[Dataset entries]
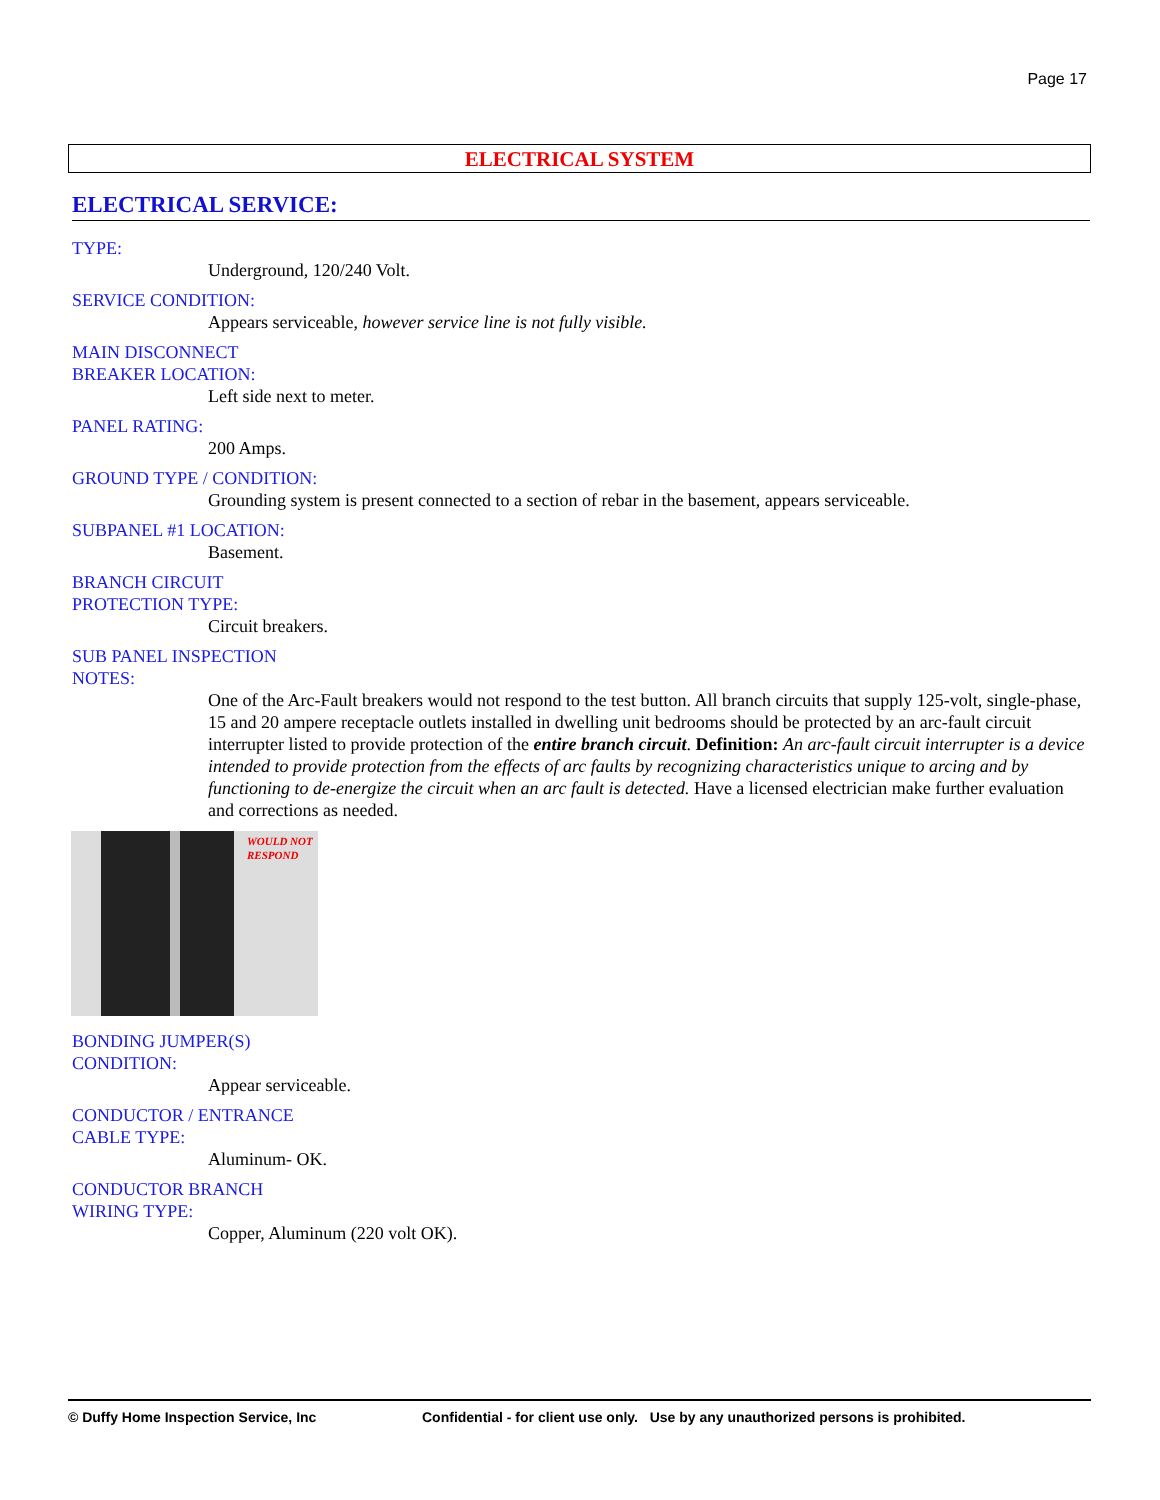Page 17
ELECTRICAL SYSTEM
ELECTRICAL SERVICE:
TYPE:
Underground, 120/240 Volt.
SERVICE CONDITION:
Appears serviceable, however service line is not fully visible.
MAIN DISCONNECT
BREAKER LOCATION:
Left side next to meter.
PANEL RATING:
200 Amps.
GROUND TYPE / CONDITION:
Grounding system is present connected to a section of rebar in the basement, appears serviceable.
SUBPANEL #1 LOCATION:
Basement.
BRANCH CIRCUIT
PROTECTION TYPE:
Circuit breakers.
SUB PANEL INSPECTION
NOTES:
One of the Arc-Fault breakers would not respond to the test button. All branch circuits that supply 125-volt, single-phase, 15 and 20 ampere receptacle outlets installed in dwelling unit bedrooms should be protected by an arc-fault circuit interrupter listed to provide protection of the entire branch circuit. Definition: An arc-fault circuit interrupter is a device intended to provide protection from the effects of arc faults by recognizing characteristics unique to arcing and by functioning to de-energize the circuit when an arc fault is detected. Have a licensed electrician make further evaluation and corrections as needed.
WOULD NOT
RESPOND
BONDING JUMPER(S)
CONDITION:
Appear serviceable.
CONDUCTOR / ENTRANCE
CABLE TYPE:
Aluminum- OK.
CONDUCTOR BRANCH
WIRING TYPE:
Copper, Aluminum (220 volt OK).
© Duffy Home Inspection Service, Inc Confidential - for client use only. Use by any unauthorized persons is prohibited.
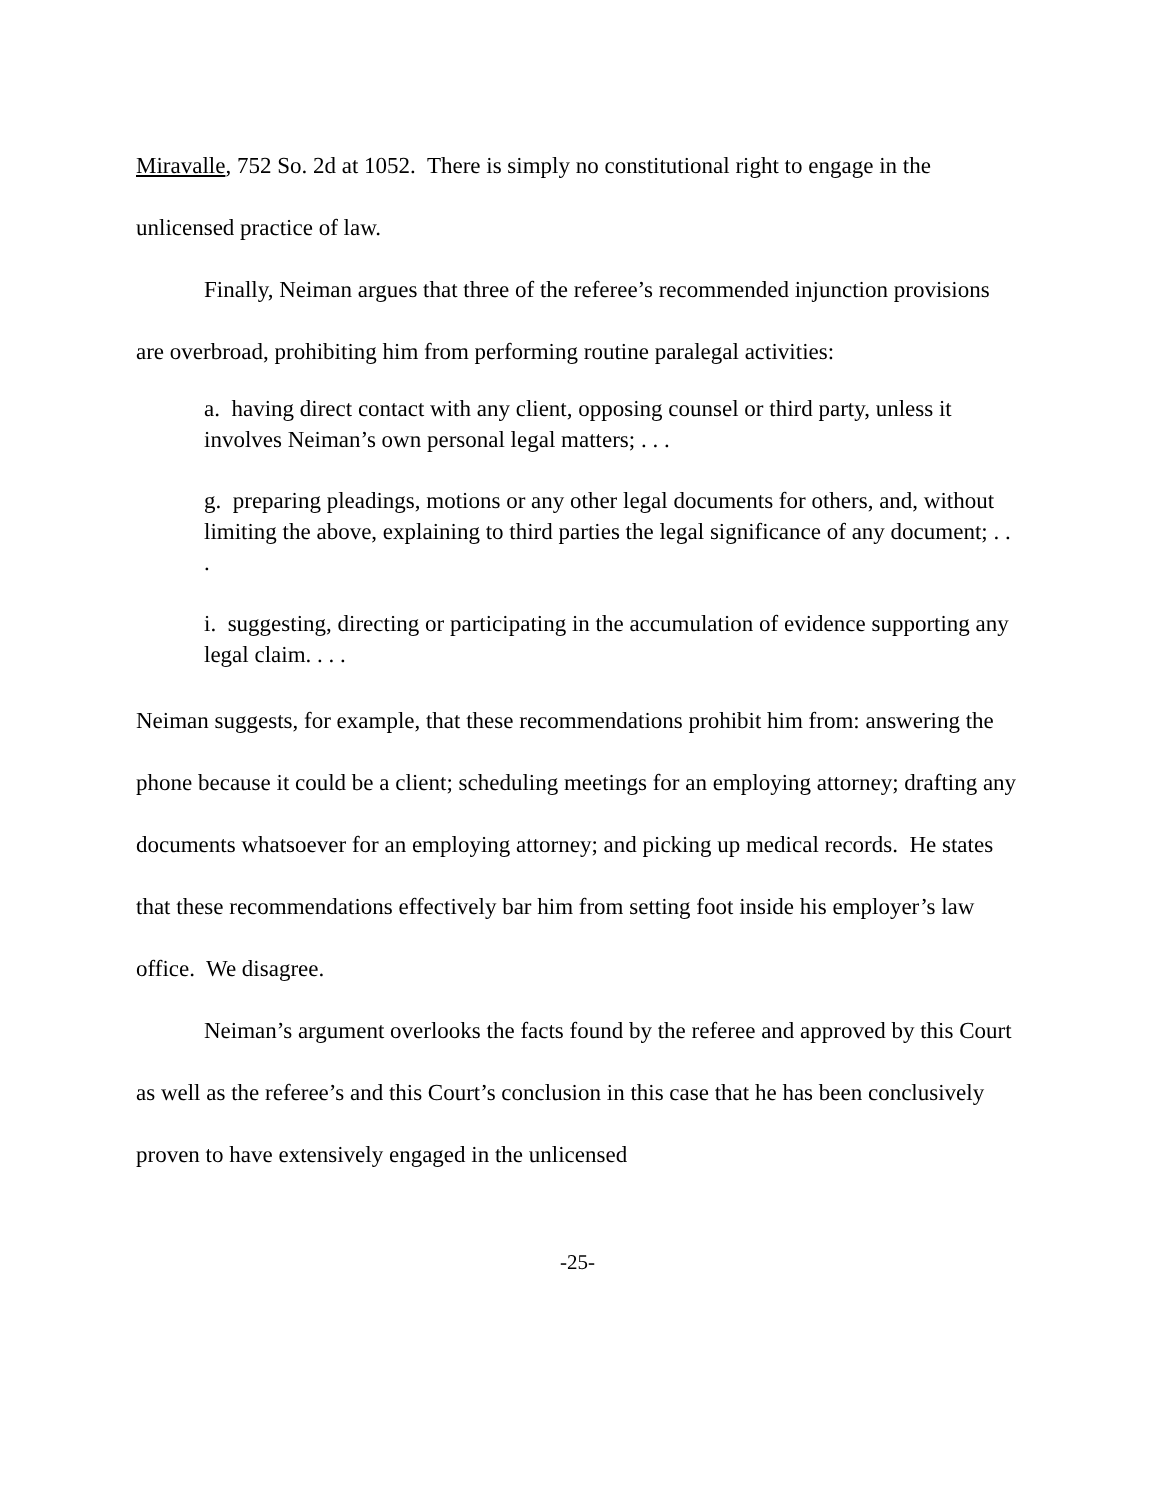Miravalle, 752 So. 2d at 1052. There is simply no constitutional right to engage in the unlicensed practice of law.
Finally, Neiman argues that three of the referee’s recommended injunction provisions are overbroad, prohibiting him from performing routine paralegal activities:
a. having direct contact with any client, opposing counsel or third party, unless it involves Neiman’s own personal legal matters; . . .
g. preparing pleadings, motions or any other legal documents for others, and, without limiting the above, explaining to third parties the legal significance of any document; . . .
i. suggesting, directing or participating in the accumulation of evidence supporting any legal claim. . . .
Neiman suggests, for example, that these recommendations prohibit him from: answering the phone because it could be a client; scheduling meetings for an employing attorney; drafting any documents whatsoever for an employing attorney; and picking up medical records. He states that these recommendations effectively bar him from setting foot inside his employer’s law office. We disagree.
Neiman’s argument overlooks the facts found by the referee and approved by this Court as well as the referee’s and this Court’s conclusion in this case that he has been conclusively proven to have extensively engaged in the unlicensed
-25-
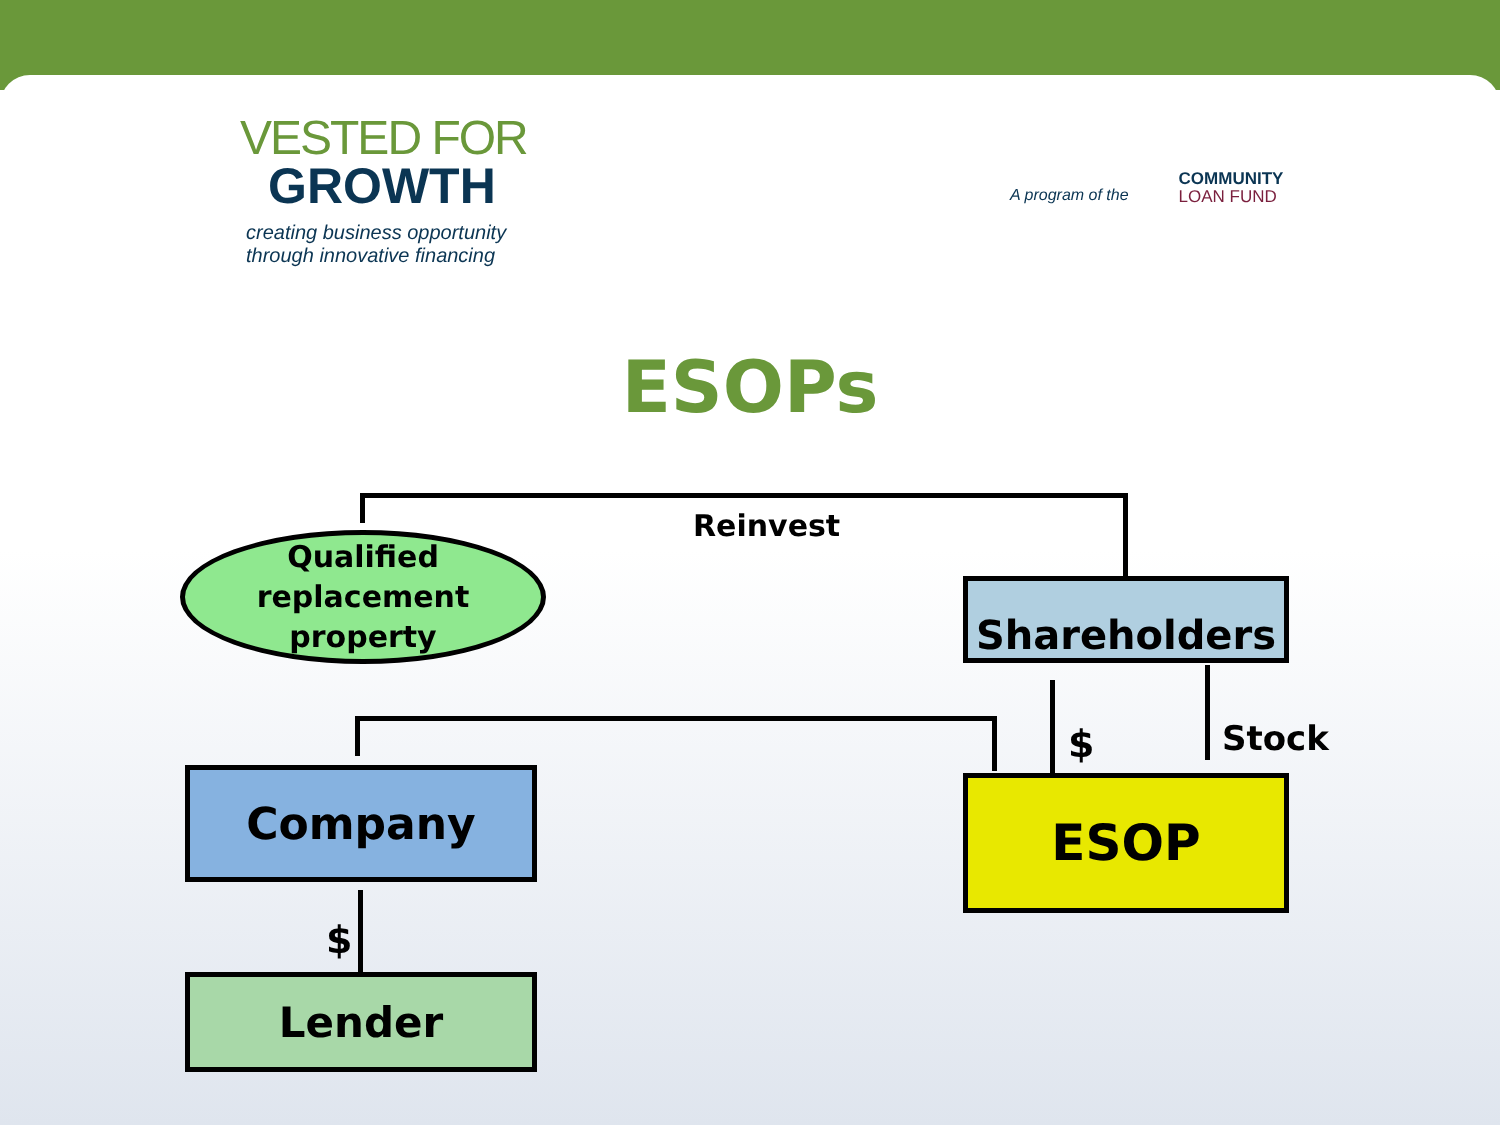VESTED FOR
GROWTH
creating business opportunity
through innovative financing
A program of the COMMUNITY
LOAN FUND
ESOPs
Reinvest
Qualified
replacement
property
Shareholders
$ Stock
Company ESOP
$
Lender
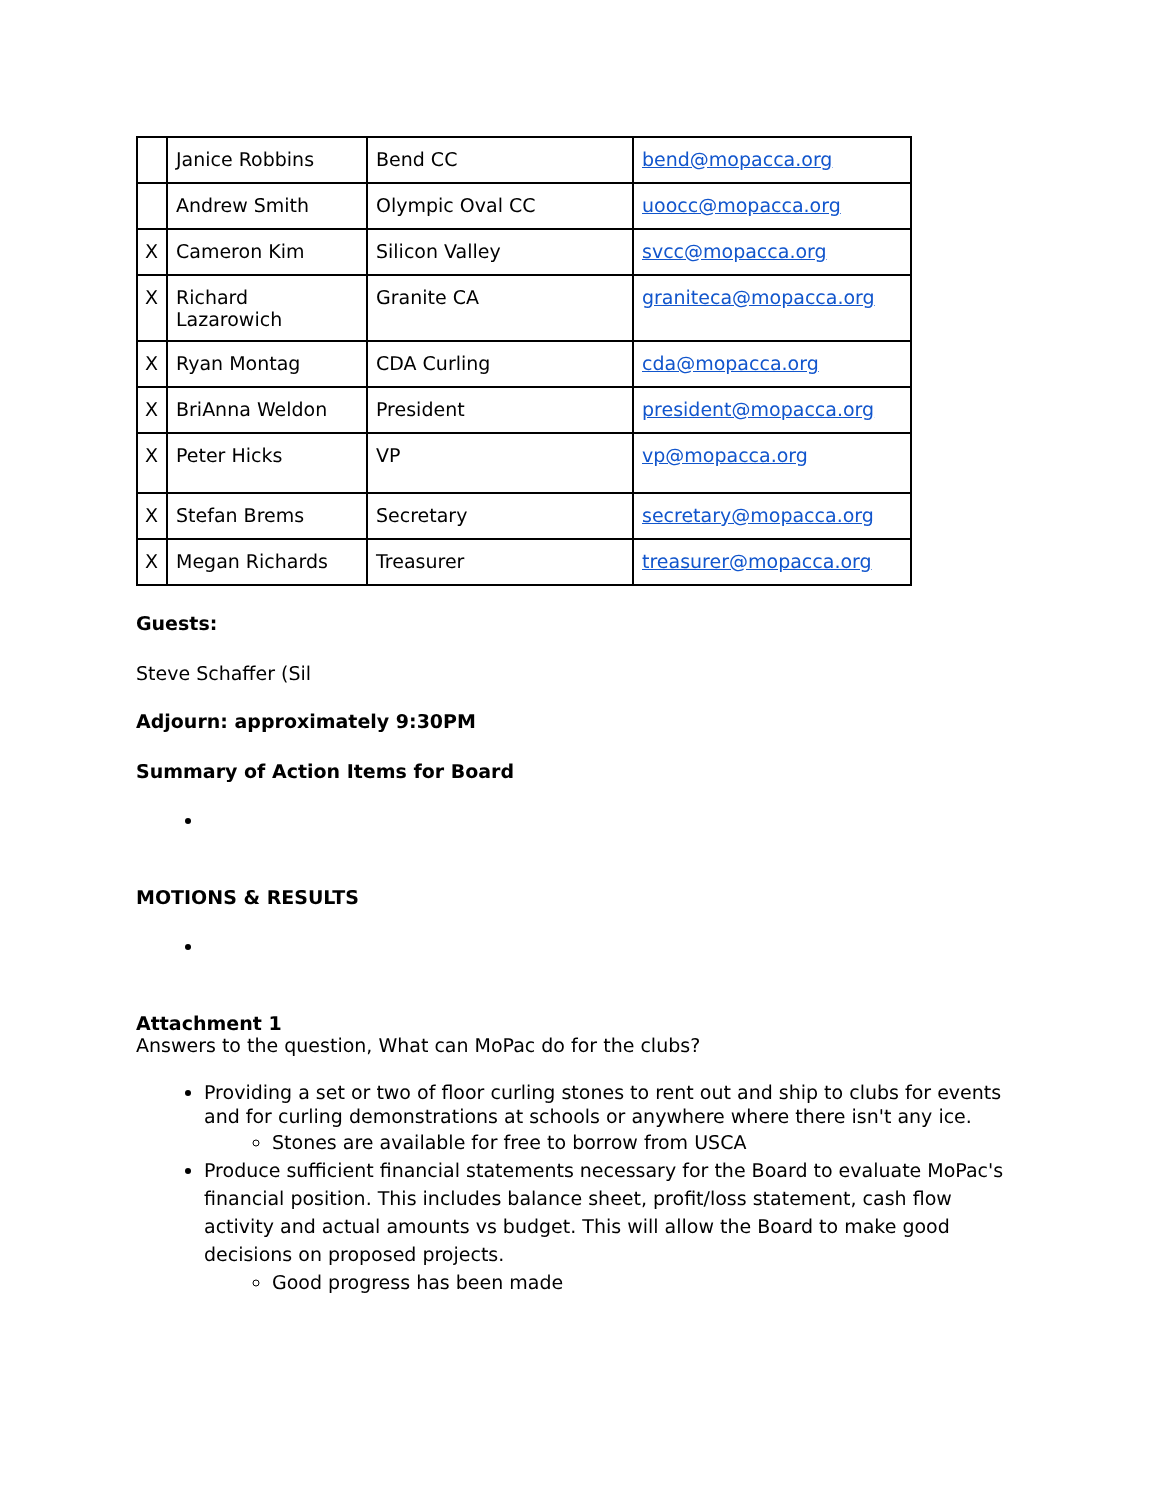| | Janice Robbins | Bend CC | bend@mopacca.org |
| | Andrew Smith | Olympic Oval CC | uoocc@mopacca.org |
| X | Cameron Kim | Silicon Valley | svcc@mopacca.org |
| X | Richard Lazarowich | Granite CA | graniteca@mopacca.org |
| X | Ryan Montag | CDA Curling | cda@mopacca.org |
| X | BriAnna Weldon | President | president@mopacca.org |
| X | Peter Hicks | VP | vp@mopacca.org |
| X | Stefan Brems | Secretary | secretary@mopacca.org |
| X | Megan Richards | Treasurer | treasurer@mopacca.org |
Guests:
Steve Schaffer (Sil
Adjourn: approximately 9:30PM
Summary of Action Items for Board
MOTIONS & RESULTS
Attachment 1
Answers to the question, What can MoPac do for the clubs?
Providing a set or two of floor curling stones to rent out and ship to clubs for events and for curling demonstrations at schools or anywhere where there isn't any ice.
Stones are available for free to borrow from USCA
Produce sufficient financial statements necessary for the Board to evaluate MoPac's financial position. This includes balance sheet, profit/loss statement, cash flow activity and actual amounts vs budget. This will allow the Board to make good decisions on proposed projects.
Good progress has been made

**PROBLEM**
Retype the data above exactly; pictures are not part of the copy.

**RESPONSE**
Page 17
ELECTRICAL SYSTEM
ELECTRICAL SERVICE:
TYPE:
Underground, 120/240 Volt.
SERVICE CONDITION:
Appears serviceable, however service line is not fully visible.
MAIN DISCONNECT
BREAKER LOCATION:
Left side next to meter.
PANEL RATING:
200 Amps.
GROUND TYPE / CONDITION:
Grounding system is present connected to a section of rebar in the basement, appears serviceable.
SUBPANEL #1 LOCATION:
Basement.
BRANCH CIRCUIT
PROTECTION TYPE:
Circuit breakers.
SUB PANEL INSPECTION
NOTES:
One of the Arc-Fault breakers would not respond to the test button. All branch circuits that supply 125-volt, single-phase, 15 and 20 ampere receptacle outlets installed in dwelling unit bedrooms should be protected by an arc-fault circuit interrupter listed to provide protection of the entire branch circuit. Definition: An arc-fault circuit interrupter is a device intended to provide protection from the effects of arc faults by recognizing characteristics unique to arcing and by functioning to de-energize the circuit when an arc fault is detected. Have a licensed electrician make further evaluation and corrections as needed.
WOULD NOT
RESPOND
BONDING JUMPER(S)
CONDITION:
Appear serviceable.
CONDUCTOR / ENTRANCE
CABLE TYPE:
Aluminum- OK.
CONDUCTOR BRANCH
WIRING TYPE:
Copper, Aluminum (220 volt OK).
© Duffy Home Inspection Service, Inc Confidential - for client use only. Use by any unauthorized persons is prohibited.
Miravalle, 752 So. 2d at 1052. There is simply no constitutional right to engage in the unlicensed practice of law.
Finally, Neiman argues that three of the referee’s recommended injunction provisions are overbroad, prohibiting him from performing routine paralegal activities:
a. having direct contact with any client, opposing counsel or third party, unless it involves Neiman’s own personal legal matters; . . .
g. preparing pleadings, motions or any other legal documents for others, and, without limiting the above, explaining to third parties the legal significance of any document; . . .
i. suggesting, directing or participating in the accumulation of evidence supporting any legal claim. . . .
Neiman suggests, for example, that these recommendations prohibit him from: answering the phone because it could be a client; scheduling meetings for an employing attorney; drafting any documents whatsoever for an employing attorney; and picking up medical records. He states that these recommendations effectively bar him from setting foot inside his employer’s law office. We disagree.
Neiman’s argument overlooks the facts found by the referee and approved by this Court as well as the referee’s and this Court’s conclusion in this case that he has been conclusively proven to have extensively engaged in the unlicensed
-25-
VESTED FOR
GROWTH
creating business opportunity
through innovative financing
A program of the COMMUNITY
LOAN FUND
ESOPs
Reinvest
Qualified
replacement
property
Shareholders
$ Stock
Company ESOP
$
Lender
| | Janice Robbins | Bend CC | bend@mopacca.org |
| | Andrew Smith | Olympic Oval CC | uoocc@mopacca.org |
| X | Cameron Kim | Silicon Valley | svcc@mopacca.org |
| X | Richard Lazarowich | Granite CA | graniteca@mopacca.org |
| X | Ryan Montag | CDA Curling | cda@mopacca.org |
| X | BriAnna Weldon | President | president@mopacca.org |
| X | Peter Hicks | VP | vp@mopacca.org |
| X | Stefan Brems | Secretary | secretary@mopacca.org |
| X | Megan Richards | Treasurer | treasurer@mopacca.org |
Guests:
Steve Schaffer (Sil
Adjourn: approximately 9:30PM
Summary of Action Items for Board
MOTIONS & RESULTS
Attachment 1
Answers to the question, What can MoPac do for the clubs?
Providing a set or two of floor curling stones to rent out and ship to clubs for events and for curling demonstrations at schools or anywhere where there isn't any ice.
Stones are available for free to borrow from USCA
Produce sufficient financial statements necessary for the Board to evaluate MoPac's financial position. This includes balance sheet, profit/loss statement, cash flow activity and actual amounts vs budget. This will allow the Board to make good decisions on proposed projects.
Good progress has been made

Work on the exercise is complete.